Şarkı, adını Akantüs bitkisinden alıyor. Selen Sümbültepe bu ismi boşuna koymamış şarkısına. Antakya’ya özgü temel motiflerden biri olan Akantüs bitkisi, Antakya’nın eski yerleşim bölgelerinde birçok evin, tarihi binanın kapı ve sütunlarında yer alıyor. Doğum, yaşam ve ölüm döngüsünü simgeleyen Akantüs, rivayete göre, ölümden sonraki hayatı da işaret ediyor. Binlerce yıllık tarihe, birçok medeniyete, millete kapısını açan bu şehrin tılsımı her dönem, kesintisiz biçimde yaşam merkezi olmasında yatıyor.

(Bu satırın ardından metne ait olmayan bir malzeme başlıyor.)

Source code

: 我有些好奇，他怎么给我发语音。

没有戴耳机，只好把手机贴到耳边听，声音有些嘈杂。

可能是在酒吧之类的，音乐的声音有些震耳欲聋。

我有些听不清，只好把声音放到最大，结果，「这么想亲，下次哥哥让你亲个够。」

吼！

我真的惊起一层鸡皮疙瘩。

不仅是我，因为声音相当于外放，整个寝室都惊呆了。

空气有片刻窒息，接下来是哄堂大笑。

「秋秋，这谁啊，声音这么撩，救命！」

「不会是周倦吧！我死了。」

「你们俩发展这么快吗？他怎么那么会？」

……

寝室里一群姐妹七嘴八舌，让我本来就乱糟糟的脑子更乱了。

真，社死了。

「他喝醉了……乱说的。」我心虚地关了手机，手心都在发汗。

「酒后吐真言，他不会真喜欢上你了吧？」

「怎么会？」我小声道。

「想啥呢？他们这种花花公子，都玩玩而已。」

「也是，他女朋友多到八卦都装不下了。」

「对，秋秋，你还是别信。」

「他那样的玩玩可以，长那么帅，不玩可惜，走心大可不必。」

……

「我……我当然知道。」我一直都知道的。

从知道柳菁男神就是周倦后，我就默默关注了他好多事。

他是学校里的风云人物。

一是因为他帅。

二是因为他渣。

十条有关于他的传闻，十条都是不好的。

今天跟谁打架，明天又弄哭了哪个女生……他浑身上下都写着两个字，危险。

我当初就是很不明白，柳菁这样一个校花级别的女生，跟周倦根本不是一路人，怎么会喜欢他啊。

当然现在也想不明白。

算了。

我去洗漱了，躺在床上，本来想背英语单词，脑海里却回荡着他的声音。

Tarihinde yıkımla sonuçlanan birçok deprem olsa da Hatay hem kültürlerin hem inançların merkezi olmaya devam etti. Selin Sümbültepe, şarkısında Hatay’ın, bu kadim kentin, tarihin pusulası olma işlevinden söz ediyor. “Çok dilli duaların akantüslü kapıları, tarihin kadim pusulası, evveli ahir bağlar, yıkıldı yüreğimin yuvası” dediği "Hatay’a Ağıt" şarkısı, binlerce can kaybına yönelik acının türküsü olduğu gibi, bu coğrafyada korunması hiç de kolay olmayan çok dilli, çok kültürlü bir yapının tekrardan kurulamaması endişesini de taşıyor. Buna, yuvanın yıkılması denebilir.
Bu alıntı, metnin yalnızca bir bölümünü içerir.